Dias’ abrupt departure from the union presidency means that Unifor has to hold a special conference to appoint his successor prior to its regular convention in August. Speculation is rife that Dias’ retirement, which was announced several days before the union executive had to admit he was implicated in accepting kickbacks, was aimed at limiting the time for any “outsider” candidate to gain traction in a months-long campaign for the presidency.

Dave Cassidy, president of the Windsor autoworkers Local 444, entered the race shortly after the executive board, at Dias’ urging, endorsed Doherty. Cassidy has denounced the union’s practice of “anointing” its presidents and electing them unopposed. Cassidy’s appeal for union “transparency” is tailored to open an electoral avenue against Doherty among the membership and, by so doing, prevent an irrevocable break of the rank-and-file with the entire rotten organization.

Cassidy’s feigned opposition to this process of “anointment” is a sham. As he told reporters, he also sought out the backing of the union’s top brass. “I went to Jerry and told Jerry, Jerry, I’ve supported you for 20 years. I expect you to support me. And it didn’t happen,” he said. “It is what it is.”

Cassidy then went on to remark that he cannot remember a time when an election for president of Unifor (or the previous Canadian Auto Workers union) was contested. In almost every “election,” a conclave of union officials, their hangers-on and an ever-dwindling minority of rank-and-file workers comprising in total no more than 2,000 delegates out of a 315,000 membership are asked to rubber-stamp the bureaucracy’s uncontested choices. Cassidy would no doubt have liked to have seen this procedure continued, so long as he was the “anointed” candidate.

The Unifor executive has yet to lift its “pause” on campaigning or announce the date of the emergency election.

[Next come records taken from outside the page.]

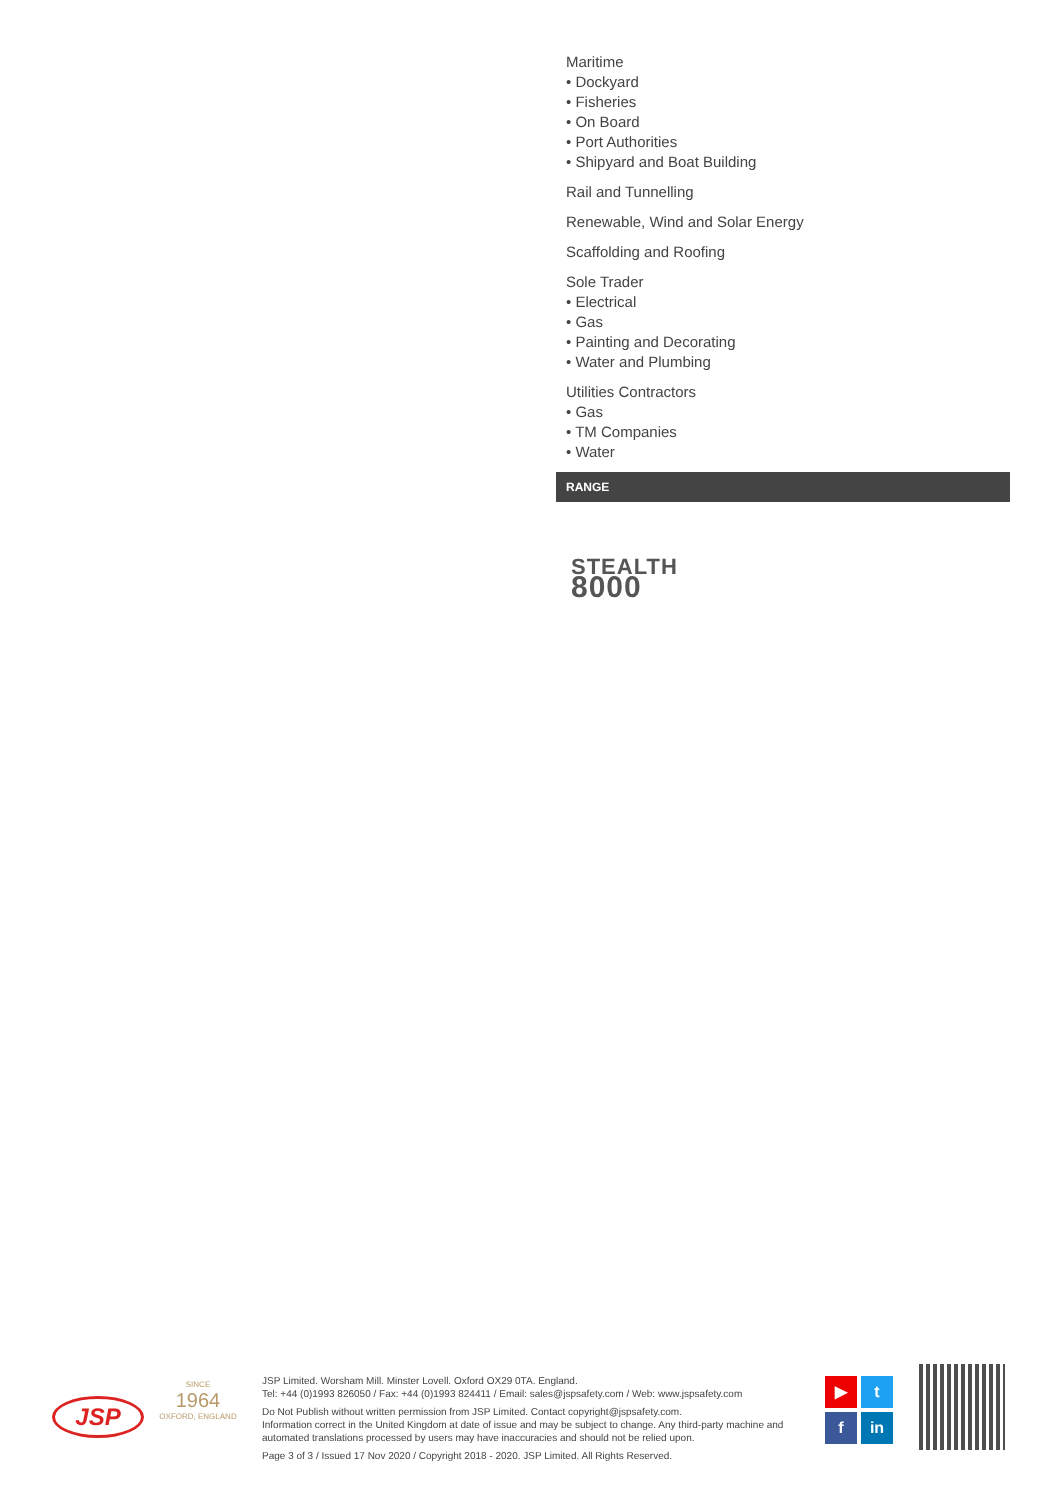Maritime
• Dockyard
• Fisheries
• On Board
• Port Authorities
• Shipyard and Boat Building
Rail and Tunnelling
Renewable, Wind and Solar Energy
Scaffolding and Roofing
Sole Trader
• Electrical
• Gas
• Painting and Decorating
• Water and Plumbing
Utilities Contractors
• Gas
• TM Companies
• Water
RANGE
STEALTH
8000
JSP
SINCE
1964
OXFORD, ENGLAND
JSP Limited. Worsham Mill. Minster Lovell. Oxford OX29 0TA. England.
Tel: +44 (0)1993 826050 / Fax: +44 (0)1993 824411 / Email: sales@jspsafety.com / Web: www.jspsafety.com
Do Not Publish without written permission from JSP Limited. Contact copyright@jspsafety.com.
Information correct in the United Kingdom at date of issue and may be subject to change. Any third-party machine and automated translations processed by users may have inaccuracies and should not be relied upon.
Page 3 of 3 / Issued 17 Nov 2020 / Copyright 2018 - 2020. JSP Limited. All Rights Reserved.
▶ t f in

In any case, both Doherty and Cassidy are steeped in the nationalist and corporatist outlook that are the hallmark of the contemporary trade unions—that is, of organizations that have abandoned any association with working class struggle. As such, they have been intimately involved in Unifor’s efforts to attract “investment” by imposing concessions, job cuts and speed-up, while pitting workers in Canada against their class brothers and sisters in the US, Mexico and elsewhere.

The political corollary to this has been Unifor’s support for various right-wing capitalist parties, from the Bloc and Parti Québécois in Quebec, to the federal and Ontario Liberals and the New Democrats. Unifor is one of the architects of the “confidence and supply agreement” under which the federal NDP has pledged to “provide stability”—i.e., keep in power—Justin Trudeau’s pro-austerity, pro-war Liberal government for the next three years.

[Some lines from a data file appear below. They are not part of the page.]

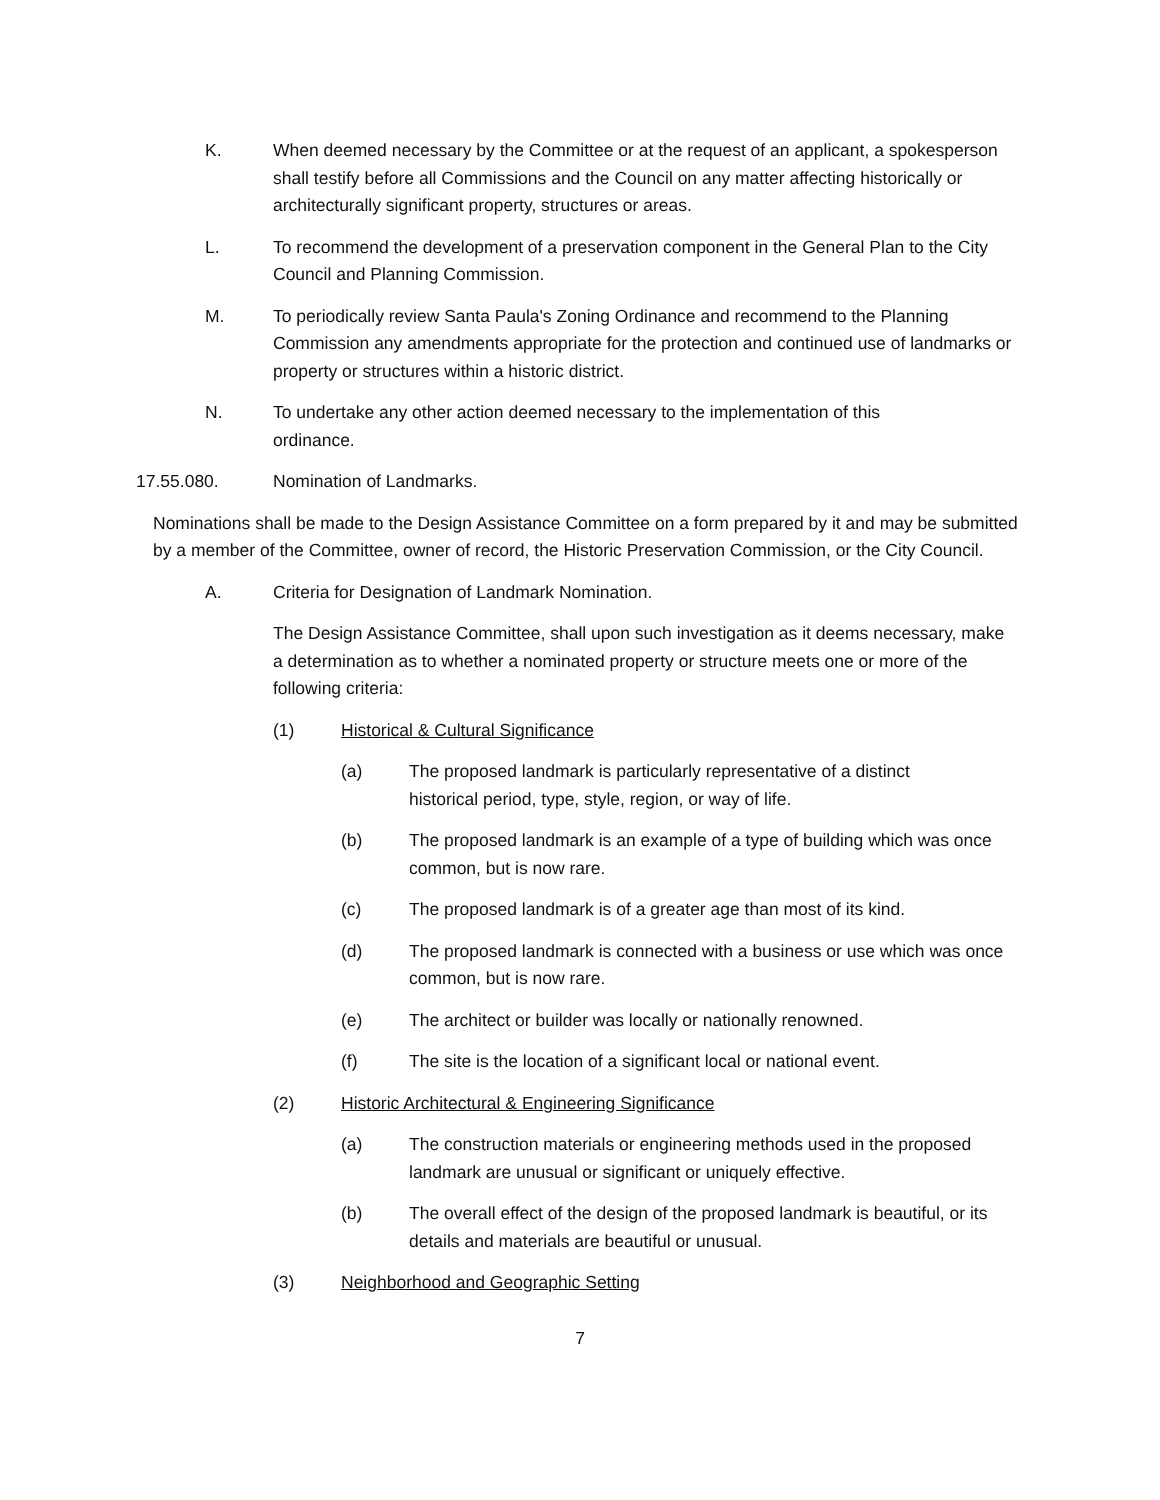K. When deemed necessary by the Committee or at the request of an applicant, a spokesperson shall testify before all Commissions and the Council on any matter affecting historically or architecturally significant property, structures or areas.
L. To recommend the development of a preservation component in the General Plan to the City Council and Planning Commission.
M. To periodically review Santa Paula's Zoning Ordinance and recommend to the Planning Commission any amendments appropriate for the protection and continued use of landmarks or property or structures within a historic district.
N. To undertake any other action deemed necessary to the implementation of this ordinance.
17.55.080. Nomination of Landmarks.
Nominations shall be made to the Design Assistance Committee on a form prepared by it and may be submitted by a member of the Committee, owner of record, the Historic Preservation Commission, or the City Council.
A. Criteria for Designation of Landmark Nomination.
The Design Assistance Committee, shall upon such investigation as it deems necessary, make a determination as to whether a nominated property or structure meets one or more of the following criteria:
(1) Historical & Cultural Significance
(a) The proposed landmark is particularly representative of a distinct historical period, type, style, region, or way of life.
(b) The proposed landmark is an example of a type of building which was once common, but is now rare.
(c) The proposed landmark is of a greater age than most of its kind.
(d) The proposed landmark is connected with a business or use which was once common, but is now rare.
(e) The architect or builder was locally or nationally renowned.
(f) The site is the location of a significant local or national event.
(2) Historic Architectural & Engineering Significance
(a) The construction materials or engineering methods used in the proposed landmark are unusual or significant or uniquely effective.
(b) The overall effect of the design of the proposed landmark is beautiful, or its details and materials are beautiful or unusual.
(3) Neighborhood and Geographic Setting
7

Workers who have seen at first hand Doherty and Cassidy activities as union officials will already have taken their measure. Doherty was lead negotiator at the helm of the disastrous six-month fight by Saskatchewan FCL oil refinery workers that ultimately saw over $20 million in pension concessions, job cuts and the utter evisceration of the existing contract. At one point, Doherty admitted that he and the local president risked being “beaten up” by the membership for the concessions they had granted to the company. As for Cassidy, he has led no struggle against the elimination of over 4,000 permanent jobs at the Windsor Stellantis assembly plant. Speaking like a corporate manager, Cassidy infamously bowed to a recent announcement of 1,500 job losses as simply a “business decision.”

The exposure of Dias as a corrupt taker of kickbacks and the unseemly scramble to fill his shoes by long-serving bureaucrats underlines the fact that workers cannot take a single step forward within Unifor or any of the other rotten syndicates that continue to call themselves unions. Workers need new, genuinely democratic organizations controlled by the rank-and-file that refuse to bow to the prerogatives of management and fight for what workers actually need to live, including secure jobs, a liveable wage and fully-funded pensions. Workers must build a network of rank-and-file committees to democratically decide on their demands and coordinate a struggle across plants, workplaces and national borders to place society’s vast resources at the disposal of the working class rather than a handful of billionaires.